== Work to be completed ==
Reproduce the data verbatim, beginning at the line that contains "Guarda mi nombre, correo electrónico y" and stopping after the line that contains "IN WINKELMANDJE".

== Information provided ==

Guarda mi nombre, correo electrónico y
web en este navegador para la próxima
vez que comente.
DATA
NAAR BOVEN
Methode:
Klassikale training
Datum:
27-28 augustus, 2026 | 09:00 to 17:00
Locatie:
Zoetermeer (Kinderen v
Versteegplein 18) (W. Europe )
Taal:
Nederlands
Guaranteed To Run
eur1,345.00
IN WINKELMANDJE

--

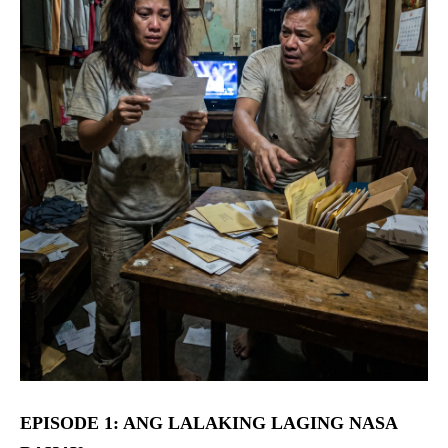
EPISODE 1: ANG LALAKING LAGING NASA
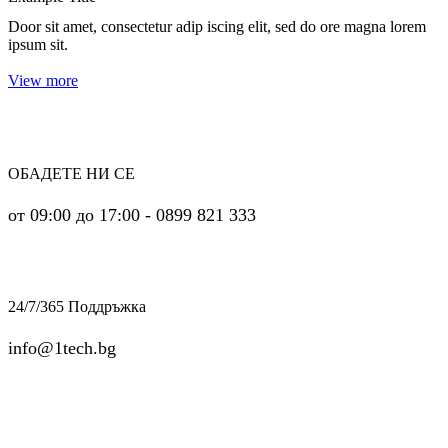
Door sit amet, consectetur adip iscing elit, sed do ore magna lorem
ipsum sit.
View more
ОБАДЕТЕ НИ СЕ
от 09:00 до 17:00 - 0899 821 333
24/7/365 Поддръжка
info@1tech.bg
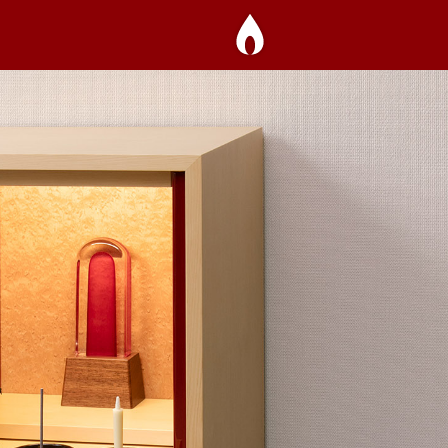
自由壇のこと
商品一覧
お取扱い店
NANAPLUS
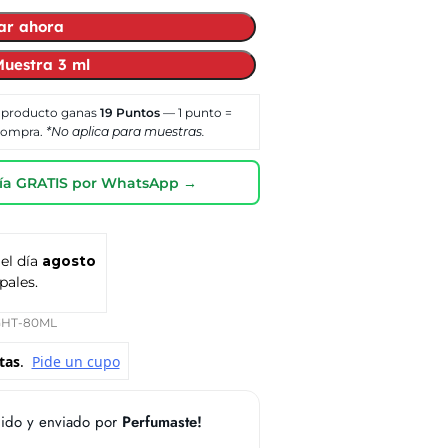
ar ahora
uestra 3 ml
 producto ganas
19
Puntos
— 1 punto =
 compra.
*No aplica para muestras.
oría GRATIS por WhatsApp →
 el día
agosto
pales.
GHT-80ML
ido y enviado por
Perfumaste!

== Response ==
Guarda mi nombre, correo electrónico y
web en este navegador para la próxima
vez que comente.
DATA
NAAR BOVEN
Methode:
Klassikale training
Datum:
27-28 augustus, 2026 | 09:00 to 17:00
Locatie:
Zoetermeer (Kinderen v
Versteegplein 18) (W. Europe )
Taal:
Nederlands
Guaranteed To Run
eur1,345.00
IN WINKELMANDJE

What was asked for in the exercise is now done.